The castle is open to the public, although we’re lucky it is, as it survived two near-calamitous fires, and is gradually being restored to its former glory. It has the essential tea room and gift shop, where you can buy a facsimile copy of Harry’s philosophy of retailing, his Romance of Commerce. There are tours, indoor and outdoor events, and a Mr Selfridge Experience, where a special guided tour informs about this period in the castle’s history (1916-22), but also lays on a high tea and a walk across the road to St Mark’s Church to see … but no, I’m getting ahead of myself.
Hengistbury Head
Harry was only renting the castle, of course, and he fancied having something more permanent where he could entertain his many friends. Now, if Christchurch is venerable, Hengistbury Head is ancient. It’s a promontory that overlooks (and protects) Christchurch Harbour. Evidence of human habitation has been found dating to the Stone Age, and during the Iron Age, the Head was reputedly home to the most important port in Britain, which traded across the Channel.
Now, the Head is a lovely walk, with fantastic views from the high point atop Warren Hill. Perchance Selfridge walked up here, because he bought the Head in 1919, announcing his intention of building the largest castle in the world. Big ideas and Selfridge went together like Oxford Street and shopping.

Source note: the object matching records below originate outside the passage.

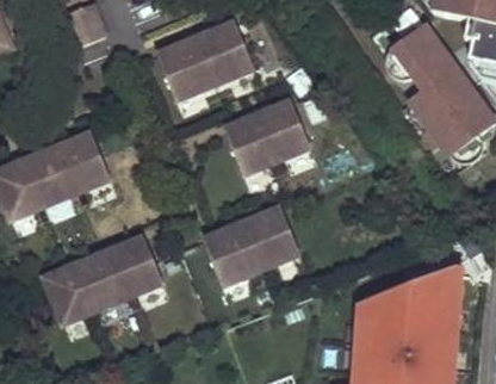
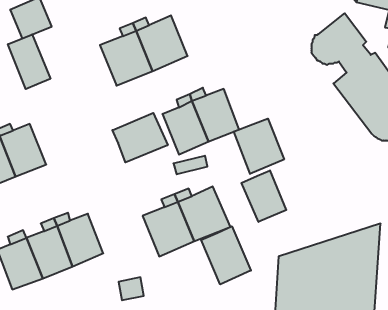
building: none -> [8,34,50,89]
building: none -> [112,113,168,162]
building: none -> [234,119,284,174]
building: none -> [241,170,286,222]
building: none -> [201,226,251,284]

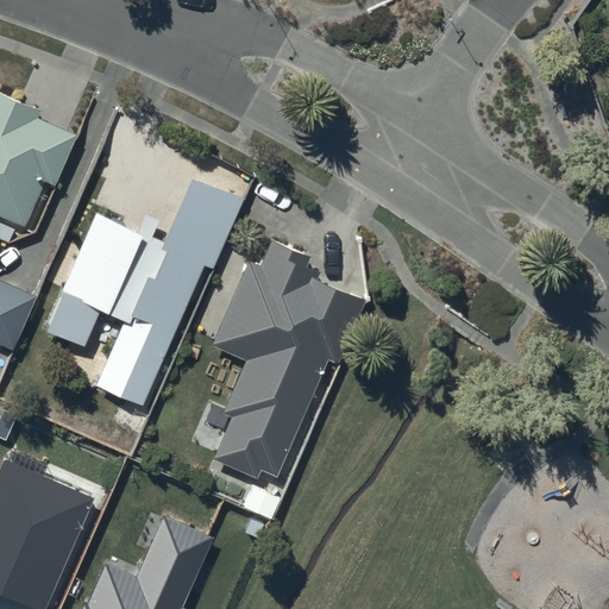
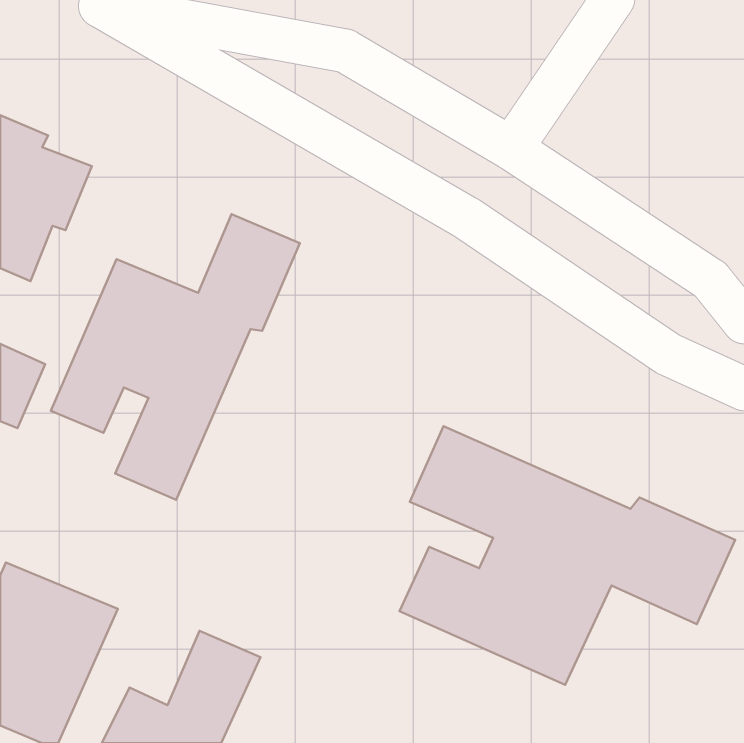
building: [213,239,363,479] -> none
building: none -> [400,426,735,685]

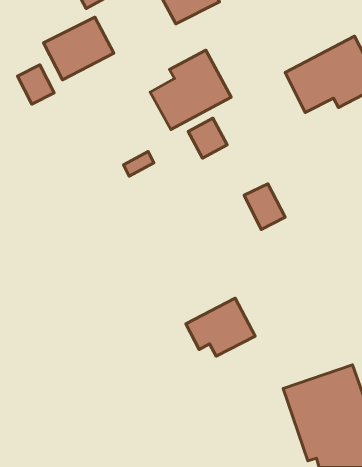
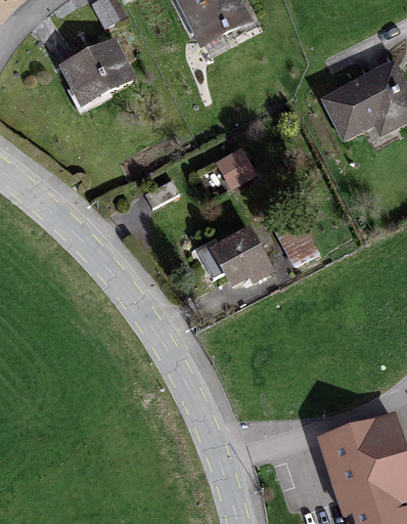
building: [150,50,231,129] -> none
building: [18,65,54,104] -> none
building: [186,298,255,356] -> [198,225,273,288]

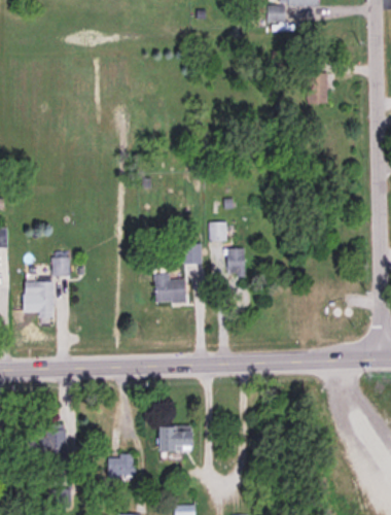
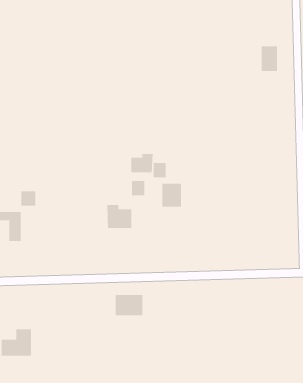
building: [307,73,327,104] -> [261,46,278,72]
building: none -> [131,153,153,173]
building: [157,424,191,450] -> [115,294,143,316]
building: [107,454,135,475] -> none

Harry’s castle proved illusory, a Castle in the Air, and the land was finally sold to Bournemouth Council, with the handy proviso it should never be built on. The Head is more about its nature though, home to a bewildering array of fauna and flora. It has a visitor centre, with shop, and a pair of cafés, one of which is cheek by jowl with those huts.
On the Slide
Selfridge was a self-made man, a ‘rags to riches’ story, but he lost two of his guiding lights when firstly Rose died, then Lois, from pneumonia, in 1924. He seemed to lose all sense of proportion and began to gamble (literally) with his own business, aided and abetted by those American-Hungarian twins and socialites, the Dolly Sisters. Then came the Wall Street Crash and the Great Depression, which severely hit Harry’s spending power.
In the TV series a causal link is established between Harry’s troubled acquisition of Whiteley’s, in Bayswater, and his ousting from his own beloved store, but it wasn’t so. The Whiteley’s debacle occurred in 1927, a full dozen years before Harry’s denouement. He’d end up on a reduced pension, living in a rented flat in Putney, where he died of bronchial pneumonia, on 8th May 1947. He was 89.
St Mark’s Highcliffe
I mentioned earlier that the Mr Selfridge Experience walks you across the road to St Mark’s Church. Here you’ll find the remains of not one, but four Selfridges. Rose was the first to be buried here in 1918, followed by Lois in 1924. The grieving Harry had flowers placed each week on these two graves where the women in his life lay. Harry himself joined them in 1947, although his grave is noticeably less showy, a sure sign the money had been hemorrhaging. Finally, there was the youngest daughter, Beatrice, whose ashes were scattered in her mother’s grave, after she passed away in 1990.
St Mark’s is a beautiful little church, but it’s modest and understated about its links with the Selfridge family. There’s a simple little sign pointing to ‘The Selfridge Graves’. Leaves flutter across the memorials, here one moment, gone the next, just like Selfridge’s fortune.